# [Work task]
Count the lines in the data below that contain the string "percent", and give only that number.
────
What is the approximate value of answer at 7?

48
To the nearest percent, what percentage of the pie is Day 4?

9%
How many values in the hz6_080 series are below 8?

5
────
# [Task response]
1